Excerpt |
# mold in my sauerkraut



## lazysheep (Dec 2, 2011)

I 'jarred up' my kraut from the crock and put it in the fridge. Needed the crock for another project or I would have left it in there for awhile. It has been in the fridge for a couple weeks and now has blue MOLD. Is this common? I haven't had it happen before, although I usually can it up.


----------



## suitcase_sally (Mar 20, 2006)

No, mold in your kraut is not common. Did you have the kraut under plenty of juice?

If you have plenty of juice and the mold is floating on top I think you can just remove it as you would during the fermentation process. I don't think it is harmful, just not tasty.


----------



## arrocks (Oct 26, 2011)

Only time I saw mold on mine it was because the brine wasn't strong enough to begin with. I tried to cut back a little on the salt one year and lost the whole batch to mold.


----------



## MullersLaneFarm (Jul 23, 2004)

I've never had BLUE mold on top of my kraut, but I did have WHITE mold on the top. It was caused by not being submerged in the brine during canning. I just took off the top portion of kraut and served the rest.

We're all still here!


----------



## jwal10 (Jun 5, 2010)

In, throw it out. On top, skim it off....James


----------



## lazysheep (Dec 2, 2011)

James- yep its gonna go out. I was just so disappointed. Trying to eat more "live" food. I guess mold is certainly live but its not for consumption! I'll go with a bit more salt next time. I always have to add brine during the process, and actually had less trouble with the top mold than usual, but I guess it doesn't always work out. Rats. thanks for all the comments.


----------

Data records |

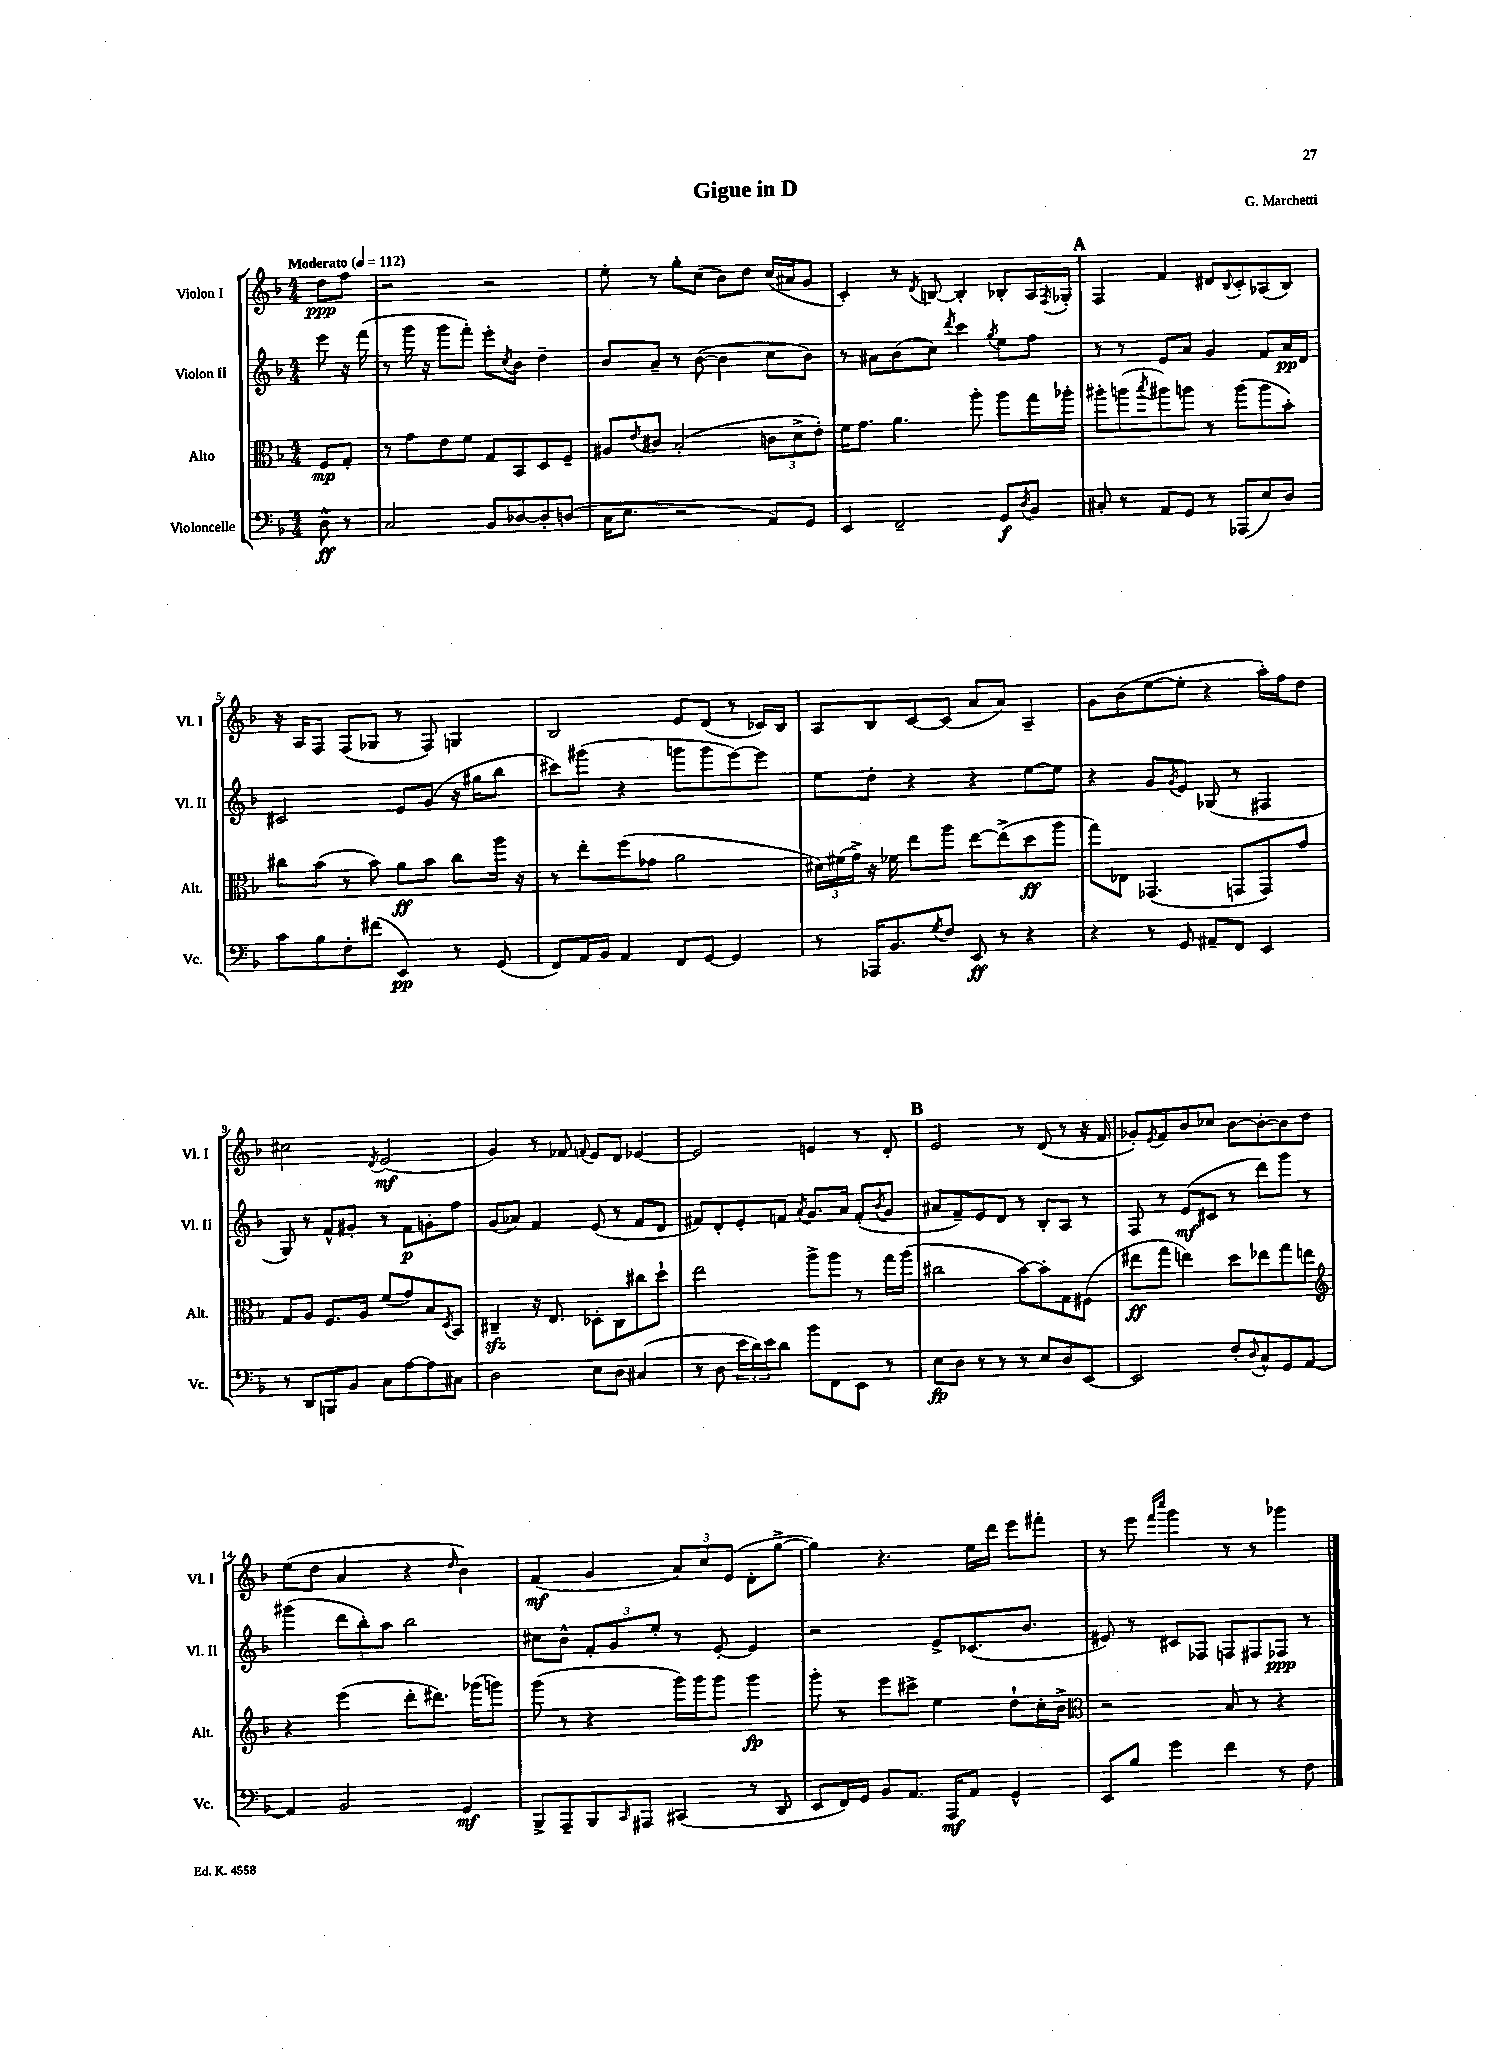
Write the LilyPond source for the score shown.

\header { title = "Gigue in D" composer = "G. Marchetti" }
<<
\new StaffGroup <<
\new Staff = "s0" \with { instrumentName = "Violon I" shortInstrumentName = "Vl. I" } {
    \clef treble \key f \major \numericTimeSignature \time 4/4 \partial 4 \tempo "Moderato" 4 = 112
    d''8\ppp f''8 |
    r2 r2 |
    e''8-. r8 g''8-. c''8( bes'8) d''8 c''16( ais'16 g'8 |
    c'4-.) r8 \acciaccatura { d'8 } b8~ b4-. bes8-. a16 \acciaccatura { f8 } ges16-. |
    \mark \markup { \bold "A" } f4 f'4 dis'8 \appoggiatura { bes8 } c'8-. aes8( bes8) |
    r16 a16 f8 f8( ges8 r8 f8) g4 |
    bes2 e'8 d'8( r8 ces'16) bes16 |
    a8 bes8 c'8~ c'8( a'8 a'8) a4-- |
    g'8 bes'8( e''8~ e''8-. r4 a''16-.) f''16 d''8 |
    cis''2 \acciaccatura { d'8 } e'2\mf( |
    g'4) r8 fes'8 \appoggiatura { f'8 } e'8 d'8 ees'4~ |
    ees'2 e'4 r8 d'8-. |
    \mark \markup { \bold "B" } e'2 r8 d'8( r8 r16 f'16 |
    ges'8-.) \acciaccatura { e'8 } f'8 bes'8 ces''8 bes'8~ bes'8~-. bes'8 d''8 |
    e''8( d''8 a'4 r4 \grace { d''16 } bes'4) |
    f'4\mf( g'4 \tuplet 3/2 { a'8) c''8 e'8( } d'8-. g''8~-> |
    g''4) r4. e''16 d'''16 e'''8 fis'''8-. |
    r8 e'''8 \grace { f'''16 c''''16 } g'''4 r8 r8 ges'''4 \bar "|." |
}
\new Staff = "s1" \with { instrumentName = "Violon II" shortInstrumentName = "Vl. II" } {
    \clef treble \key f \major \numericTimeSignature \time 4/4 \partial 4
    e'''8 r16 f'''16( |
    r8 g'''16 r16 g'''8 f'''8-.) e'''8-. \acciaccatura { c''8 } bes'8 d''4-- |
    bes'8 a'8-- r8 bes'8~( bes'4 c''8 bes'8) |
    r8 ais'8 bes'8( c''8) \acciaccatura { d'''8 } c'''4 \acciaccatura { g''8 } e''8 f''8 |
    \mark \markup { \bold "A" } r8 r8 e'8 a'8 g'4 f'8 a'16\pp d'16 |
    cis'2 e'8 g'8( r16 gis''16 bes''8 |
    cis'''8) gis'''8( r4 g'''8 g'''8 e'''8~) e'''8 |
    e''8 d''8-. r4 r4 e''8~ e''8 |
    r4 g'8 \acciaccatura { g'8 } e'8 ges8( r8 fis4 |
    g8) r8 f'8-^ gis'8-. r8 f'8\p g'8-. f''8 |
    g'8( aes'8) f'4 e'8( r8 f'8 d'8 |
    fis'8) d'8-. e'8-. f'8 \acciaccatura { a'8 } g'8. a'16 f'8-.( \acciaccatura { bes'8 } g'8 |
    \mark \markup { \bold "B" } ais'8 f'8--) e'8 d'8 r8 bes8-. a8 r8 |
    f8 r8 e'8\mf( cis'8 r8 d'''8) g'''8 r8 |
    gis'''4( \tuplet 3/2 { d'''8 bes''8-.) a''8 } bes''2 |
    cis''8 bes'8-^ \tuplet 3/2 { f'8-. g'8 e''8-. } r8 e'8~-. e'4 |
    r2 e'8-> ces'8.( bes'8. |
    eis'8) r8 cis'8 fes8 f8 fis8 fes8\ppp r8 \bar "|." |
}
\new Staff = "s2" \with { instrumentName = "Alto" shortInstrumentName = "Alt." } {
    \clef alto \key f \major \numericTimeSignature \time 4/4 \partial 4
    f8\mp g8-. |
    r8 g'8 e'8 f'8 g8 bes,8 d8 f8-- |
    ais8 \acciaccatura { e'8 } cis'8 bes2-.( \tuplet 3/2 { c'8 d'8-> e'8-.) } |
    f'16 g'8. a'4. a''8-. a''8 g''16 aes''16-. |
    \mark \markup { \bold "A" } ais''8-. a''8( \acciaccatura { bes''8 } ais''8) a''8 r8 a''8( a''8 bes'8-.) |
    cis''8 bes'8( r8 bes'8) a'8\ff bes'8 cis''8 a''16 r16 |
    r8 e''8-. f''8( ges'8 a'2 |
    \tuplet 3/2 { dis'16) fis'16( g'16->) } r16 fes'16 e''8 a''8 e''8~ e''8->( d''8\ff a''8 |
    g''8) ees8 ges,4.( g,8 g,8) g'8 |
    g8 a8 f8. a16 f'8( g'8) bes8 \acciaccatura { d8 } bes,8 |
    cis4--\sfz r16 e8. des8-. cis8 cis''8 d''8-! |
    e''2 a''8-> a''8 r8 g''16 a''16( |
    \mark \markup { \bold "B" } cis''2 bes'8~) bes'8-. g8 fis8( |
    eis''8\ff g''8 e''4) d''8 ees''8 g''8 e''8 |
    \clef treble r4 e'''4( d'''8-. dis'''8.) ges'''16( g'''8) |
    g'''8( r8 r4 g'''16) g'''16 g'''8 g'''4\fp |
    g'''8-. r8 e'''8 cis'''8-> e''4 d''8-! c''16-. bes'16-> |
    \clef alto r2 bes8 r8 r4 \bar "|." |
}
\new Staff = "s3" \with { instrumentName = "Violoncelle" shortInstrumentName = "Vc." } {
    \clef bass \key f \major \numericTimeSignature \time 4/4 \partial 4
    d8-^\ff r8 |
    c2 bes,8 des8~ des8-. d8( |
    c16 e8. r2 a,8) g,8 |
    e,4 f,2-- g,8\f \acciaccatura { d8 } bes,8 |
    \mark \markup { \bold "A" } cis8-. r8 a,8 g,8 r8 aes,,8( e8) d8 |
    c'8 bes8 f8-. fis'8( e,4\pp) r8 g,8( |
    f,8) a,16 bes,16 a,4 f,8 g,8~ g,4 |
    r8 aes,,16 bes,8. \acciaccatura { g8 } f8 e,8\ff r8 r4 |
    r4 r8 g,8 ais,8-- f,8 e,4 |
    r8 d,8 b,,8 bes,8 c8 a8~ a8 cis8 |
    d2 e8 d8 cis4( |
    r8 d8 \tuplet 3/2 { e'16 d'16) e'16 } d'8 bes'8 f,8 e,8 r8 |
    \mark \markup { \bold "B" } e8\fp d8 r8 r8 r8 e8 d8 e,8~ |
    e,2 f8-. \appoggiatura { d8 } c8-^ g,8 a,8~ |
    a,4 bes,2 g,4\mf |
    bes,,8-> a,,8-- bes,,8 \grace { c,16 } ais,,8 cis,4( r8 d,8 |
    e,8 f,16) g,16 bes,8 a,8. a,,16\mf a,8 g,4-^ |
    e,8 bes8 g'4 f'4 r8 f8 \bar "|." |
}
>>
>>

Tasks and exercises |
• A. Decide whether each statement agrees with the sauerkraut mold thread: (i) The first poster moved the kraut from the crock into the fridge. (ii) The first reply says that mold in kraut is common. (iii) MullersLaneFarm found blue mold on top of the kraut. Answer yes or no for each, quoting the deciding words of the thread.
• B. Output a verbatim passage from the sauerkraut mold thread. Begin at the words "In, throw it", and stop after the words "all the comments.".

The results |
• A.
(i) Yes: "I 'jarred up' my kraut from the crock and put it in the fridge."
(ii) No: "No, mold in your kraut is not common."
(iii) No: "I've never had BLUE mold on top of my kraut, but I did have WHITE mold on the top."

• B.
In, throw it out. On top, skim it off....James


----------



## lazysheep (Dec 2, 2011)

James- yep its gonna go out. I was just so disappointed. Trying to eat more "live" food. I guess mold is certainly live but its not for consumption! I'll go with a bit more salt next time. I always have to add brine during the process, and actually had less trouble with the top mold than usual, but I guess it doesn't always work out. Rats. thanks for all the comments.